(EXERCISE): Every line of the data below should be retyped exactly, with no images carried over.

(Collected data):
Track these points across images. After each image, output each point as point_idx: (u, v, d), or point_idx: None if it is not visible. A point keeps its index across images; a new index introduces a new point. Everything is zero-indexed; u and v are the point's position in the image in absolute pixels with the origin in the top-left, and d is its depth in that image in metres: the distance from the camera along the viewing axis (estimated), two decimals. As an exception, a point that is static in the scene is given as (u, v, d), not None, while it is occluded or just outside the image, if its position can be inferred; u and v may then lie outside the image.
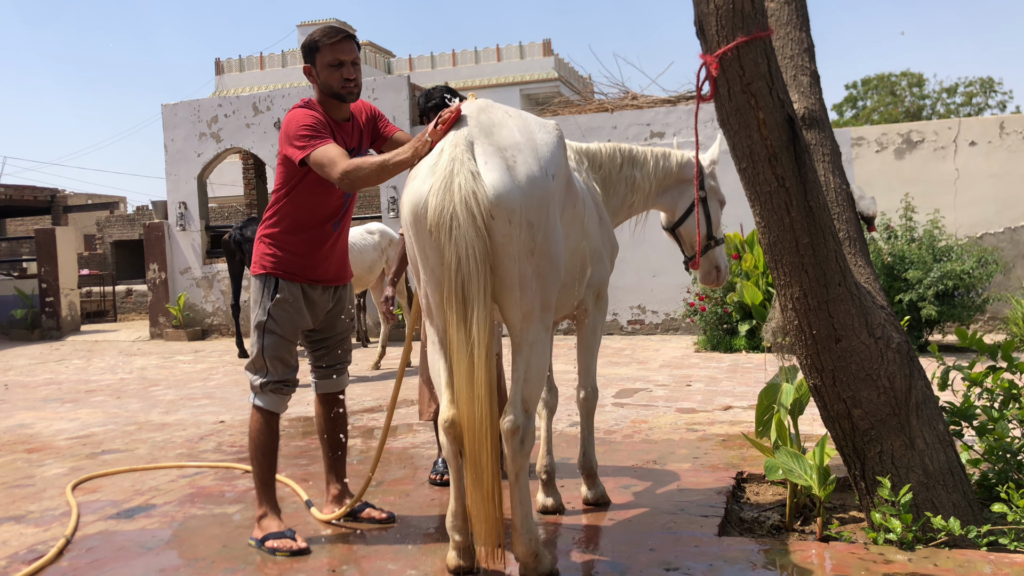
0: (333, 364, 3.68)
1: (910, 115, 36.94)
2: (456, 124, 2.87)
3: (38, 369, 9.99)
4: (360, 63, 3.40)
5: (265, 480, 3.47)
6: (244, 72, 35.81)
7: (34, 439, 5.83)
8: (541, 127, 2.98)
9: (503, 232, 2.69)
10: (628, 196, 3.95)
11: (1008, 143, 9.97)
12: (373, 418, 6.07)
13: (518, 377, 2.82)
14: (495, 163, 2.74)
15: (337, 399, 3.70)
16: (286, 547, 3.27)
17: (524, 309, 2.78)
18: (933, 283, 8.06)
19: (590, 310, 3.66)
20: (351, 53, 3.34)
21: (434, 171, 2.75)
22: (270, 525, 3.38)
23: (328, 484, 3.74)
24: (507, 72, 33.95)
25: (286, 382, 3.46)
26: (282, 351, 3.43)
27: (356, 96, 3.40)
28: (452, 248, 2.66)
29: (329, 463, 3.73)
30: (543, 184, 2.79)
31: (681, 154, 4.07)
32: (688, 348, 9.52)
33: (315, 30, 3.40)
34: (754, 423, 3.79)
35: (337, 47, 3.32)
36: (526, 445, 2.81)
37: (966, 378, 3.56)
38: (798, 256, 3.06)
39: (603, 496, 3.79)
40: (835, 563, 2.97)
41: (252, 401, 3.48)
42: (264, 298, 3.42)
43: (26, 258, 18.86)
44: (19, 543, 3.59)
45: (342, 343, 3.70)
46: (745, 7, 2.85)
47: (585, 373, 3.73)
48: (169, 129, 13.08)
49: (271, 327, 3.41)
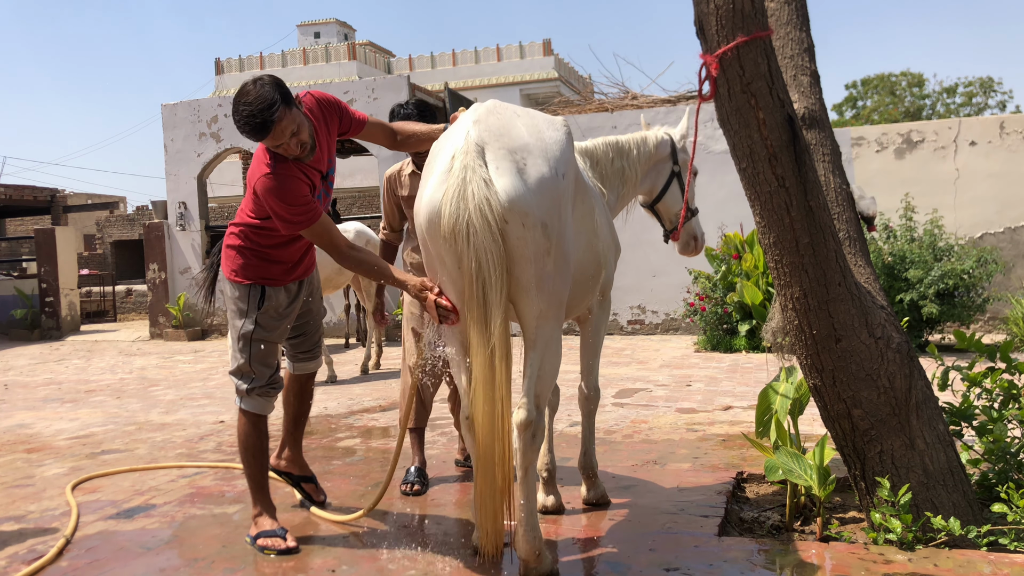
0: (309, 350, 3.82)
1: (910, 115, 36.94)
2: (465, 125, 2.89)
3: (38, 369, 9.98)
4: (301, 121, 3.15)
5: (257, 480, 3.51)
6: (244, 72, 35.80)
7: (34, 439, 5.83)
8: (550, 125, 3.00)
9: (517, 235, 2.73)
10: (621, 188, 3.97)
11: (1008, 143, 9.97)
12: (373, 418, 6.07)
13: (531, 373, 2.87)
14: (506, 167, 2.77)
15: (309, 377, 3.86)
16: (275, 546, 3.33)
17: (540, 308, 2.83)
18: (934, 282, 8.05)
19: (594, 310, 3.69)
20: (286, 131, 3.09)
21: (447, 178, 2.78)
22: (263, 523, 3.44)
23: (284, 447, 3.90)
24: (507, 72, 33.94)
25: (272, 384, 3.51)
26: (268, 356, 3.49)
27: (311, 153, 3.23)
28: (471, 254, 2.70)
29: (289, 427, 3.89)
30: (554, 184, 2.82)
31: (654, 134, 4.09)
32: (688, 348, 9.52)
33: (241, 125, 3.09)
34: (754, 423, 3.79)
35: (272, 139, 3.11)
36: (537, 440, 2.86)
37: (965, 378, 3.56)
38: (798, 256, 3.06)
39: (603, 496, 3.79)
40: (835, 563, 2.97)
41: (238, 405, 3.51)
42: (250, 308, 3.42)
43: (26, 258, 18.85)
44: (19, 543, 3.59)
45: (316, 330, 3.83)
46: (745, 7, 2.85)
47: (588, 373, 3.76)
48: (169, 129, 13.07)
49: (259, 336, 3.44)
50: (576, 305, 3.39)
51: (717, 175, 9.46)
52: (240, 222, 3.44)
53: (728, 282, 9.17)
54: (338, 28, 43.80)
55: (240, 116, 3.07)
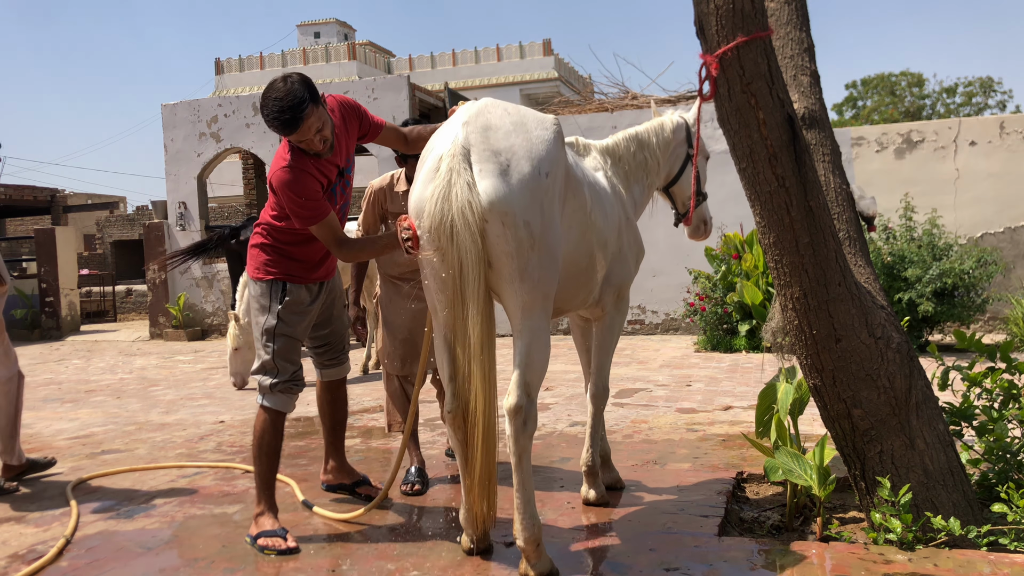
0: (335, 357, 3.94)
1: (910, 115, 36.96)
2: (455, 126, 2.99)
3: (38, 369, 9.98)
4: (326, 119, 3.30)
5: (266, 479, 3.53)
6: (244, 72, 35.81)
7: (34, 439, 5.83)
8: (539, 124, 3.06)
9: (497, 233, 2.85)
10: (646, 179, 4.00)
11: (1008, 143, 9.97)
12: (373, 418, 6.07)
13: (519, 362, 2.95)
14: (489, 169, 2.87)
15: (340, 383, 4.01)
16: (276, 546, 3.34)
17: (524, 300, 2.92)
18: (932, 280, 8.05)
19: (608, 309, 3.73)
20: (311, 128, 3.24)
21: (434, 179, 2.90)
22: (265, 523, 3.44)
23: (327, 456, 4.03)
24: (507, 72, 33.96)
25: (294, 381, 3.58)
26: (291, 352, 3.58)
27: (331, 150, 3.37)
28: (453, 252, 2.84)
29: (329, 439, 4.02)
30: (536, 183, 2.91)
31: (670, 119, 4.10)
32: (688, 348, 9.51)
33: (269, 120, 3.23)
34: (754, 423, 3.79)
35: (298, 135, 3.26)
36: (528, 427, 2.93)
37: (966, 378, 3.56)
38: (798, 256, 3.06)
39: (603, 496, 3.80)
40: (835, 563, 2.97)
41: (260, 402, 3.55)
42: (272, 303, 3.53)
43: (26, 258, 18.86)
44: (19, 543, 3.59)
45: (340, 339, 3.94)
46: (745, 7, 2.85)
47: (598, 370, 3.82)
48: (169, 129, 13.08)
49: (282, 330, 3.54)
50: (570, 298, 3.45)
51: (717, 175, 9.41)
52: (262, 221, 3.60)
53: (728, 282, 9.17)
54: (338, 28, 43.81)
55: (269, 111, 3.20)
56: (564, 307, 3.47)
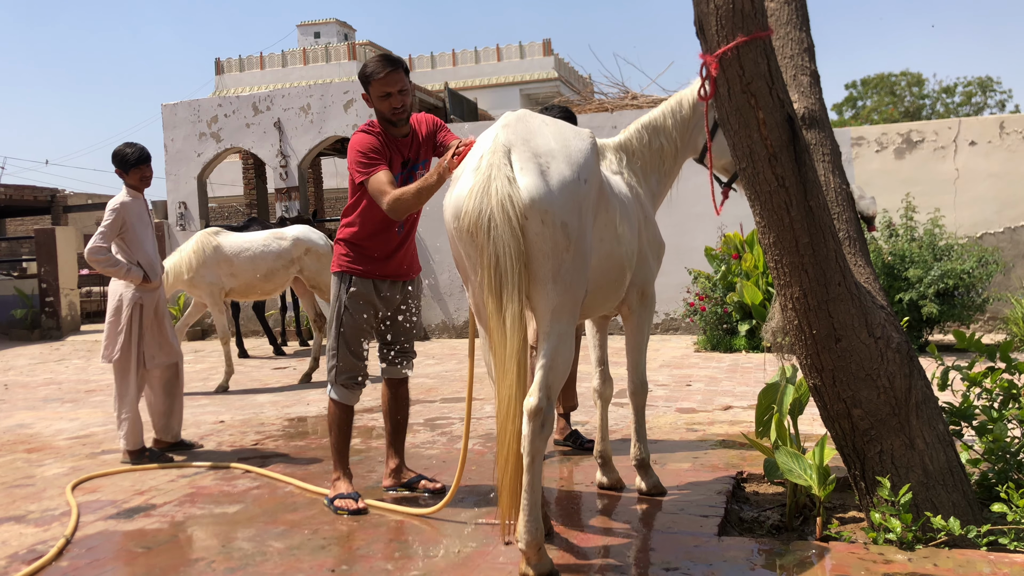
0: (400, 354, 4.12)
1: (909, 115, 36.96)
2: (495, 129, 3.05)
3: (38, 369, 9.99)
4: (409, 89, 3.77)
5: (340, 449, 3.95)
6: (244, 72, 35.83)
7: (34, 439, 5.84)
8: (576, 135, 3.12)
9: (536, 231, 2.84)
10: (662, 166, 3.96)
11: (1008, 143, 9.97)
12: (373, 418, 6.07)
13: (544, 364, 2.94)
14: (530, 167, 2.90)
15: (401, 383, 4.16)
16: (348, 507, 3.75)
17: (555, 303, 2.92)
18: (934, 281, 8.05)
19: (635, 308, 3.78)
20: (398, 83, 3.71)
21: (474, 176, 2.93)
22: (340, 487, 3.89)
23: (388, 458, 4.19)
24: (507, 72, 33.98)
25: (354, 376, 3.89)
26: (354, 341, 3.87)
27: (406, 120, 3.79)
28: (491, 247, 2.83)
29: (390, 439, 4.18)
30: (575, 187, 2.93)
31: (689, 93, 3.95)
32: (688, 348, 9.52)
33: (369, 61, 3.78)
34: (754, 423, 3.79)
35: (385, 80, 3.70)
36: (545, 430, 2.91)
37: (965, 378, 3.56)
38: (798, 256, 3.06)
39: (657, 485, 3.88)
40: (835, 563, 2.97)
41: (328, 394, 3.96)
42: (341, 292, 3.88)
43: (26, 258, 18.85)
44: (19, 543, 3.59)
45: (408, 338, 4.13)
46: (745, 7, 2.85)
47: (634, 368, 3.90)
48: (169, 129, 13.07)
49: (346, 318, 3.86)
50: (597, 307, 3.53)
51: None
52: (343, 217, 3.93)
53: (728, 282, 9.17)
54: (338, 28, 43.80)
55: (376, 58, 3.76)
56: (588, 314, 3.59)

(FINAL ANSWER):
Track these points across images. After each image, output each point as point_idx: (u, v, d), or point_idx: None if it is not visible. A point keeps its index across images; a new index introduces a new point. Everything is zero-indexed; u and v are the point's position in the image in absolute pixels with the origin in the top-left, and d is its depth in that image in metres: the distance from the camera along the viewing axis (estimated), two decimals. As an exception, a point that is static in the scene is given as (u, v, d), not None, while it is occluded or just outside the image, if its position can be inferred; u and v may then lie outside the image.
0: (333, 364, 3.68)
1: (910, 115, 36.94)
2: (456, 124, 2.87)
3: (38, 369, 9.99)
4: (360, 63, 3.40)
5: (265, 480, 3.47)
6: (244, 72, 35.81)
7: (34, 439, 5.83)
8: (541, 127, 2.98)
9: (503, 232, 2.69)
10: (628, 196, 3.95)
11: (1008, 143, 9.97)
12: (373, 418, 6.07)
13: (518, 377, 2.82)
14: (495, 163, 2.74)
15: (337, 399, 3.70)
16: (286, 547, 3.27)
17: (524, 309, 2.78)
18: (933, 283, 8.06)
19: (590, 310, 3.66)
20: (351, 53, 3.34)
21: (434, 171, 2.75)
22: (270, 525, 3.38)
23: (328, 484, 3.74)
24: (507, 72, 33.95)
25: (286, 382, 3.46)
26: (282, 351, 3.43)
27: (356, 96, 3.40)
28: (452, 248, 2.66)
29: (329, 463, 3.73)
30: (543, 184, 2.79)
31: (681, 154, 4.07)
32: (688, 348, 9.52)
33: (315, 30, 3.40)
34: (754, 423, 3.79)
35: (337, 47, 3.32)
36: (526, 445, 2.81)
37: (966, 378, 3.56)
38: (798, 256, 3.06)
39: (603, 496, 3.79)
40: (835, 563, 2.97)
41: (252, 401, 3.48)
42: (264, 298, 3.42)
43: (26, 258, 18.86)
44: (19, 543, 3.59)
45: (342, 343, 3.70)
46: (745, 7, 2.85)
47: (585, 373, 3.73)
48: (169, 129, 13.08)
49: (271, 327, 3.41)
0: (309, 350, 3.82)
1: (910, 115, 36.94)
2: (465, 125, 2.89)
3: (38, 369, 9.98)
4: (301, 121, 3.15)
5: (257, 480, 3.51)
6: (244, 72, 35.80)
7: (34, 439, 5.83)
8: (550, 125, 3.00)
9: (517, 235, 2.73)
10: (621, 188, 3.97)
11: (1008, 143, 9.97)
12: (373, 418, 6.07)
13: (531, 373, 2.87)
14: (506, 167, 2.77)
15: (309, 377, 3.86)
16: (275, 546, 3.33)
17: (540, 308, 2.83)
18: (934, 282, 8.05)
19: (594, 310, 3.69)
20: (286, 131, 3.09)
21: (447, 178, 2.78)
22: (263, 523, 3.44)
23: (284, 447, 3.90)
24: (507, 72, 33.94)
25: (272, 384, 3.51)
26: (268, 356, 3.49)
27: (311, 153, 3.23)
28: (471, 254, 2.70)
29: (289, 427, 3.89)
30: (554, 184, 2.82)
31: (654, 134, 4.09)
32: (688, 348, 9.52)
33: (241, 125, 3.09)
34: (754, 423, 3.79)
35: (272, 139, 3.11)
36: (537, 440, 2.86)
37: (965, 378, 3.56)
38: (798, 256, 3.06)
39: (603, 496, 3.79)
40: (835, 563, 2.97)
41: (238, 405, 3.51)
42: (250, 308, 3.42)
43: (26, 258, 18.85)
44: (19, 543, 3.59)
45: (316, 330, 3.83)
46: (745, 7, 2.85)
47: (588, 373, 3.76)
48: (169, 129, 13.07)
49: (259, 336, 3.44)
50: (576, 305, 3.39)
51: (717, 175, 9.46)
52: (240, 222, 3.44)
53: (728, 282, 9.17)
54: (338, 28, 43.80)
55: (240, 116, 3.07)
0: (335, 357, 3.94)
1: (910, 115, 36.96)
2: (455, 126, 2.99)
3: (38, 369, 9.98)
4: (326, 119, 3.30)
5: (266, 479, 3.53)
6: (244, 72, 35.81)
7: (34, 439, 5.83)
8: (539, 124, 3.06)
9: (497, 233, 2.85)
10: (646, 179, 4.00)
11: (1008, 143, 9.97)
12: (373, 418, 6.07)
13: (519, 362, 2.95)
14: (489, 169, 2.87)
15: (340, 383, 4.01)
16: (276, 546, 3.34)
17: (524, 300, 2.92)
18: (932, 280, 8.05)
19: (608, 309, 3.73)
20: (311, 128, 3.24)
21: (434, 179, 2.90)
22: (265, 523, 3.44)
23: (327, 456, 4.03)
24: (507, 72, 33.96)
25: (294, 381, 3.58)
26: (291, 352, 3.58)
27: (331, 150, 3.37)
28: (453, 252, 2.84)
29: (329, 439, 4.02)
30: (536, 183, 2.91)
31: (670, 119, 4.10)
32: (688, 348, 9.51)
33: (269, 120, 3.23)
34: (754, 423, 3.79)
35: (298, 135, 3.26)
36: (528, 427, 2.93)
37: (966, 378, 3.56)
38: (798, 256, 3.06)
39: (603, 496, 3.80)
40: (835, 563, 2.97)
41: (260, 402, 3.55)
42: (272, 303, 3.53)
43: (26, 258, 18.86)
44: (19, 543, 3.59)
45: (340, 339, 3.94)
46: (745, 7, 2.85)
47: (598, 370, 3.82)
48: (169, 129, 13.08)
49: (282, 330, 3.54)
50: (570, 298, 3.45)
51: (717, 175, 9.41)
52: (262, 221, 3.60)
53: (728, 282, 9.17)
54: (338, 28, 43.81)
55: (269, 111, 3.20)
56: (564, 307, 3.47)
0: (400, 354, 4.12)
1: (909, 115, 36.96)
2: (495, 129, 3.05)
3: (38, 369, 9.99)
4: (409, 89, 3.77)
5: (340, 449, 3.95)
6: (244, 72, 35.83)
7: (34, 439, 5.84)
8: (576, 135, 3.12)
9: (536, 231, 2.84)
10: (662, 166, 3.96)
11: (1008, 143, 9.97)
12: (373, 418, 6.07)
13: (544, 364, 2.94)
14: (530, 167, 2.90)
15: (401, 383, 4.16)
16: (348, 507, 3.75)
17: (555, 303, 2.92)
18: (934, 281, 8.05)
19: (635, 308, 3.78)
20: (398, 83, 3.71)
21: (474, 176, 2.93)
22: (340, 487, 3.89)
23: (388, 458, 4.19)
24: (507, 72, 33.98)
25: (354, 376, 3.89)
26: (354, 341, 3.87)
27: (406, 120, 3.79)
28: (491, 247, 2.83)
29: (390, 439, 4.18)
30: (575, 187, 2.93)
31: (689, 93, 3.95)
32: (688, 348, 9.52)
33: (369, 61, 3.78)
34: (754, 423, 3.79)
35: (385, 80, 3.70)
36: (545, 430, 2.91)
37: (965, 378, 3.56)
38: (798, 256, 3.06)
39: (657, 485, 3.88)
40: (835, 563, 2.97)
41: (328, 394, 3.96)
42: (341, 292, 3.88)
43: (26, 258, 18.85)
44: (19, 543, 3.59)
45: (408, 338, 4.13)
46: (745, 7, 2.85)
47: (634, 368, 3.90)
48: (169, 129, 13.07)
49: (346, 318, 3.86)
50: (597, 307, 3.53)
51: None
52: (343, 217, 3.93)
53: (728, 282, 9.17)
54: (338, 28, 43.80)
55: (376, 58, 3.76)
56: (588, 314, 3.59)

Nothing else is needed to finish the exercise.